§ **Saved data entries**
========

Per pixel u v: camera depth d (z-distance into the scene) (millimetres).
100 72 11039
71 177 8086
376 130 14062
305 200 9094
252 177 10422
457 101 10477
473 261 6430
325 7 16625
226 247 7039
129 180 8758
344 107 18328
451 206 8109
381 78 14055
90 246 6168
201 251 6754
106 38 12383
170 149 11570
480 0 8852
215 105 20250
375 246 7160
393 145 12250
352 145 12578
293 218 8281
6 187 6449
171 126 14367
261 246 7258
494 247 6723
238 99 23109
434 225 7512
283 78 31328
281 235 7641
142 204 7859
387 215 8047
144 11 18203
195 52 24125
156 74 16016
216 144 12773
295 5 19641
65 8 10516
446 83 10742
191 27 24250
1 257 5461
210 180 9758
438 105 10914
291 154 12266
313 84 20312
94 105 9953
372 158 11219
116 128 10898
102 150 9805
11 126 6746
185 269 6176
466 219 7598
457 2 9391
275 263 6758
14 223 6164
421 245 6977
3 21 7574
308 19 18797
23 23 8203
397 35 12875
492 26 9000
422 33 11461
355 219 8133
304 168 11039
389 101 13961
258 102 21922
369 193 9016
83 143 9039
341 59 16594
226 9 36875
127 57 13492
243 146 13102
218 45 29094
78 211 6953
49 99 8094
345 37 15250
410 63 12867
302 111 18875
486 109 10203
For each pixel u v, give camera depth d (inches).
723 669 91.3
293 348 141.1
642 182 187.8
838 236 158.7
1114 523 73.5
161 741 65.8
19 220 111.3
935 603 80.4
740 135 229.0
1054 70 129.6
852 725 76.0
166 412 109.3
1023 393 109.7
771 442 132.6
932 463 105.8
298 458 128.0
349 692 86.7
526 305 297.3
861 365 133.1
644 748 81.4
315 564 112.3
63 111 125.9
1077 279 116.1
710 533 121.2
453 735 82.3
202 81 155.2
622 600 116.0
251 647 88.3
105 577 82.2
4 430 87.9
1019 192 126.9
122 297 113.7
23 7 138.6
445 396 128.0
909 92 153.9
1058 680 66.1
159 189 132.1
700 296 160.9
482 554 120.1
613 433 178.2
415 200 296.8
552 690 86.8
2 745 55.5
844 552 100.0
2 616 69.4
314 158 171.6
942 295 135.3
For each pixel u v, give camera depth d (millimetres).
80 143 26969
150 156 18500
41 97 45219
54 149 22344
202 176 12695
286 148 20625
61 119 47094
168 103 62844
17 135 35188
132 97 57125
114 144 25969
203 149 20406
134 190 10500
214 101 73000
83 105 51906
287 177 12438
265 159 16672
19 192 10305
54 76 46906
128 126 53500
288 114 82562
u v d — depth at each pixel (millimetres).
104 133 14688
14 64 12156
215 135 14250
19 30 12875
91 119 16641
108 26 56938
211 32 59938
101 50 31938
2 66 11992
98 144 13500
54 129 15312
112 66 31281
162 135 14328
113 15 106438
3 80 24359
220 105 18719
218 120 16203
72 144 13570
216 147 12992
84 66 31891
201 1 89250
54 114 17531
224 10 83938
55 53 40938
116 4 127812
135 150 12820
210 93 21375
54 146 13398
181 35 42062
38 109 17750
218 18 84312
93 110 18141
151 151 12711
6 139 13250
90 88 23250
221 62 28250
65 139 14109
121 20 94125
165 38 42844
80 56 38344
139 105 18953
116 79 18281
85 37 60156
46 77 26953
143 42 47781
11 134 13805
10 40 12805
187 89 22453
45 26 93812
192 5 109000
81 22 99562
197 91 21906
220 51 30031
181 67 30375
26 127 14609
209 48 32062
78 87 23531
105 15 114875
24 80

========

§ **ASSIGNMENT**
All lines above with "each" in them should be returned.

§ **YOUR SOLUTION**
For each pixel u v, give camera depth d (inches).
For each pixel u v, give camera depth d (millimetres).
u v d — depth at each pixel (millimetres).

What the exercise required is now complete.